EXERCISE PROMPT
Using the data below, print exactly the line with "Этно-деревни", the line with "Colegio Médico Dominicano", and every line between them, but none of the pictures.

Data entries
[Start of section]
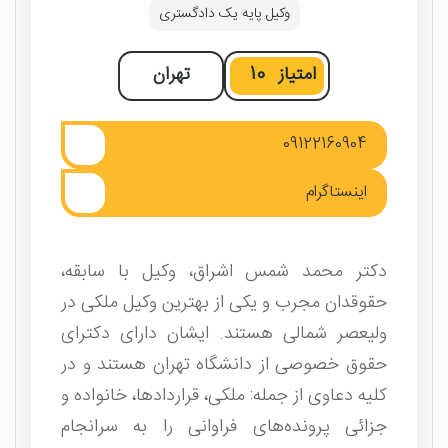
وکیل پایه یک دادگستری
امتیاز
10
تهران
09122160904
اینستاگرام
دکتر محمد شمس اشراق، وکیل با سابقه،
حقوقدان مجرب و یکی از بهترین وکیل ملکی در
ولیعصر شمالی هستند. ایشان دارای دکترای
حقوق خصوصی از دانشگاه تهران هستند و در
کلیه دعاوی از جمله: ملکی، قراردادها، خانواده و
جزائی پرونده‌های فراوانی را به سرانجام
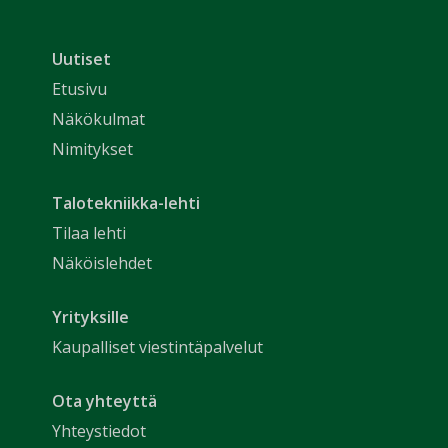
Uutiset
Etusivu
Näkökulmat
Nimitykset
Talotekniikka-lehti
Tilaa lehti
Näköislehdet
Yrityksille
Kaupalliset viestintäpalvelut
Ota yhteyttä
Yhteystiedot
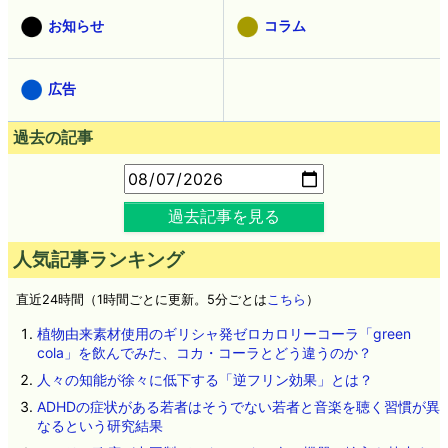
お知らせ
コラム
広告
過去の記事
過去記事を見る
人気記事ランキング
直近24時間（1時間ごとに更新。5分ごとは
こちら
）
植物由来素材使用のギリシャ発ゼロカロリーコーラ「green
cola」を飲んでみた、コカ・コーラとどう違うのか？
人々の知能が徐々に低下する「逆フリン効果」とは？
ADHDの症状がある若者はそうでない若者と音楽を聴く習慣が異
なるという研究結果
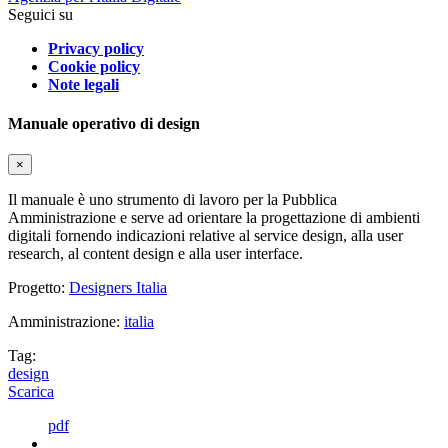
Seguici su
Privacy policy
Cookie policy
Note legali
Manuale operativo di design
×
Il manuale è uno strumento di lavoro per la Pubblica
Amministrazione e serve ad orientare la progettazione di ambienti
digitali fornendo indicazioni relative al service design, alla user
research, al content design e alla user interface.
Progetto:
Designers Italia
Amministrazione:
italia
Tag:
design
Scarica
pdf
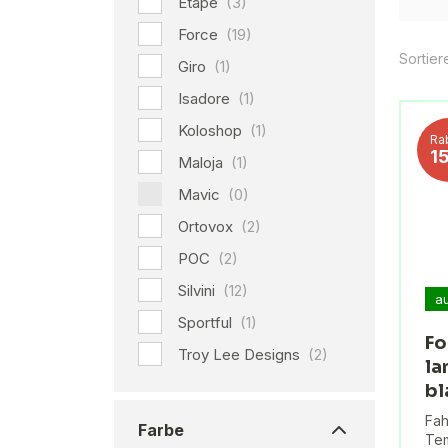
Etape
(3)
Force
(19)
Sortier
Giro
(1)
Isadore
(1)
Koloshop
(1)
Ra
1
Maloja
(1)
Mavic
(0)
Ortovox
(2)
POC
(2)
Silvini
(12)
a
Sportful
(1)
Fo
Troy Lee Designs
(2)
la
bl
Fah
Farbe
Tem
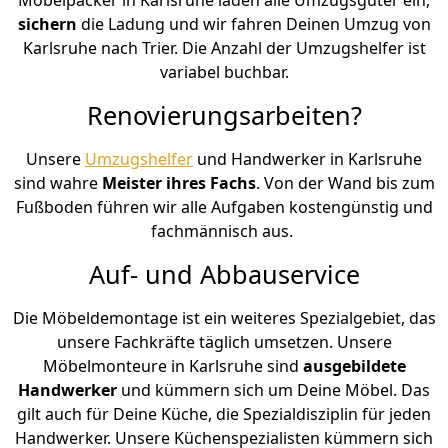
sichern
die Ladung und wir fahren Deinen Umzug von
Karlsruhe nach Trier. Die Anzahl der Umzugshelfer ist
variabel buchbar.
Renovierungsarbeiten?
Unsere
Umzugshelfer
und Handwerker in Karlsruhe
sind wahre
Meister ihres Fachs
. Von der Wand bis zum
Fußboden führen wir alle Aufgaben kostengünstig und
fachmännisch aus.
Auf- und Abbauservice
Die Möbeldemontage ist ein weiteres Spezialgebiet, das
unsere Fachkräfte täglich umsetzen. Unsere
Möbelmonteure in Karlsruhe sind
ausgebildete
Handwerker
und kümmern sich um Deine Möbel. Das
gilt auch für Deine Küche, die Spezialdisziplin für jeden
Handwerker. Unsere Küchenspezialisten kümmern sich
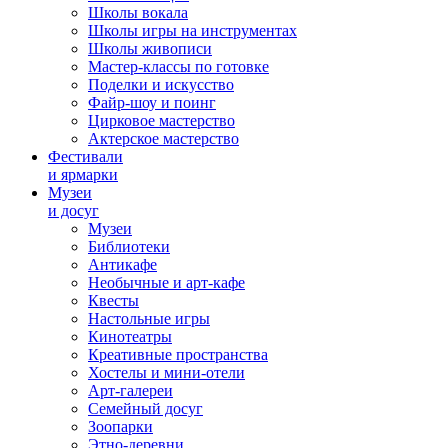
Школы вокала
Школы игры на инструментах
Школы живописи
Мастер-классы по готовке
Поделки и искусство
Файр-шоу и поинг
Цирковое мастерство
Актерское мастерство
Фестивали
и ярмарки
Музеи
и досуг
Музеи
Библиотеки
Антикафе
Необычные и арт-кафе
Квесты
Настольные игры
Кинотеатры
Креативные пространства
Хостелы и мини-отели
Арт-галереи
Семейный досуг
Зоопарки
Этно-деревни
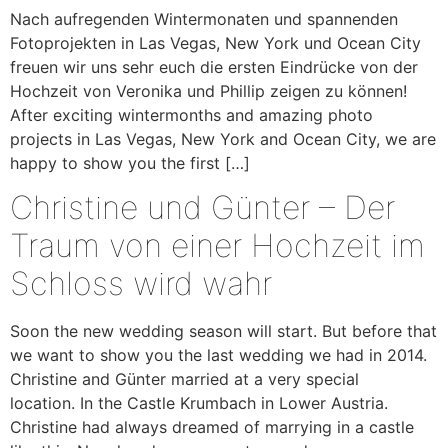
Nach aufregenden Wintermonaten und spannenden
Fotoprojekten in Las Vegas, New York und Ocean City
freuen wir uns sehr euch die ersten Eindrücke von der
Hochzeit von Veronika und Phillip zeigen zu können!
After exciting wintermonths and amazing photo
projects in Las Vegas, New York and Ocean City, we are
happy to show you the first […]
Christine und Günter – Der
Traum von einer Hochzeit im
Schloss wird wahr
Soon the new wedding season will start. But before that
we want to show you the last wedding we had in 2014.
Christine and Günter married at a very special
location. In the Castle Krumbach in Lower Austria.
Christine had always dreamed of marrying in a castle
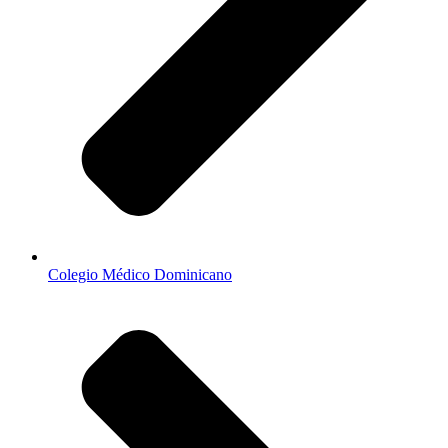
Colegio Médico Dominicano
[End of section]
[Start of section]
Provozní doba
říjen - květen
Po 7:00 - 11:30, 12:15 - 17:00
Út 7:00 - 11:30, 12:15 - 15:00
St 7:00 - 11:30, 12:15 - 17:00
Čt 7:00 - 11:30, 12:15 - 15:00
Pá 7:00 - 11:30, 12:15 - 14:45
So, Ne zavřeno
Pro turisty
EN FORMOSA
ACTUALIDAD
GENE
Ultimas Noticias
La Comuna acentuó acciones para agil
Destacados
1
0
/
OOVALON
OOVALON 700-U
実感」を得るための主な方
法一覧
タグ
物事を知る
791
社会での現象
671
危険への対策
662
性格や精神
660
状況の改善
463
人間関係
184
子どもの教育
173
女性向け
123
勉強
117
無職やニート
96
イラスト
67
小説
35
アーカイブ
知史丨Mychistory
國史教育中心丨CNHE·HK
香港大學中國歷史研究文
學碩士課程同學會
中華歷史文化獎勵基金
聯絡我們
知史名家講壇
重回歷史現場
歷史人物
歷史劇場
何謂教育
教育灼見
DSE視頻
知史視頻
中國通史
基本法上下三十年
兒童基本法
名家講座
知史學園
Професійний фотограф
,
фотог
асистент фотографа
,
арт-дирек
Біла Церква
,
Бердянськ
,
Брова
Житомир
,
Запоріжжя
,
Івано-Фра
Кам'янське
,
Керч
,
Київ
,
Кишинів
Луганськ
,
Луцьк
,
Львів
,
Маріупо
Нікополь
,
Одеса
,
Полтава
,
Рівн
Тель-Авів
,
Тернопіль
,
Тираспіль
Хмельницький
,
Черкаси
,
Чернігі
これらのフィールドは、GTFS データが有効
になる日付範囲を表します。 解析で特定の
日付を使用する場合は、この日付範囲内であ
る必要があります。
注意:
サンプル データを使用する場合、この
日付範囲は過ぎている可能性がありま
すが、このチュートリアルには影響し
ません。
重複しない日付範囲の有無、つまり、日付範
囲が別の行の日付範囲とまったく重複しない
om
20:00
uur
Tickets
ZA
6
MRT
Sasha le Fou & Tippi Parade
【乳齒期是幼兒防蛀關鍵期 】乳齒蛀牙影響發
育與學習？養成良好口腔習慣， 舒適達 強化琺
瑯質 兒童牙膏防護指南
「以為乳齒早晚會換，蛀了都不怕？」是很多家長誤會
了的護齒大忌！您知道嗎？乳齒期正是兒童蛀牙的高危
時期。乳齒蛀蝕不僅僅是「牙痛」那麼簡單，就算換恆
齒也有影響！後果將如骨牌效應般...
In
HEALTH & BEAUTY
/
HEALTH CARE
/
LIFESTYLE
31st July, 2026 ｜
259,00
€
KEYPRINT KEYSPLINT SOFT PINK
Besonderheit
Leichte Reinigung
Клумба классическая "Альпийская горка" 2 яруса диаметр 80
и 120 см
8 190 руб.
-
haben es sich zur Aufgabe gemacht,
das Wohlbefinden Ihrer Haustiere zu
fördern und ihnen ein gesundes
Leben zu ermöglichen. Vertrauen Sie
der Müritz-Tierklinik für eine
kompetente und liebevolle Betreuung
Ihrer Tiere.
[End of section]
TASK OUTPUT
Этно-деревни
Nach aufregenden Wintermonaten und spannenden
Fotoprojekten in Las Vegas, New York und Ocean City
freuen wir uns sehr euch die ersten Eindrücke von der
Hochzeit von Veronika und Phillip zeigen zu können!
After exciting wintermonths and amazing photo
projects in Las Vegas, New York and Ocean City, we are
happy to show you the first […]
Christine und Günter – Der
Traum von einer Hochzeit im
Schloss wird wahr
Soon the new wedding season will start. But before that
we want to show you the last wedding we had in 2014.
Christine and Günter married at a very special
location. In the Castle Krumbach in Lower Austria.
Christine had always dreamed of marrying in a castle
Colegio Médico Dominicano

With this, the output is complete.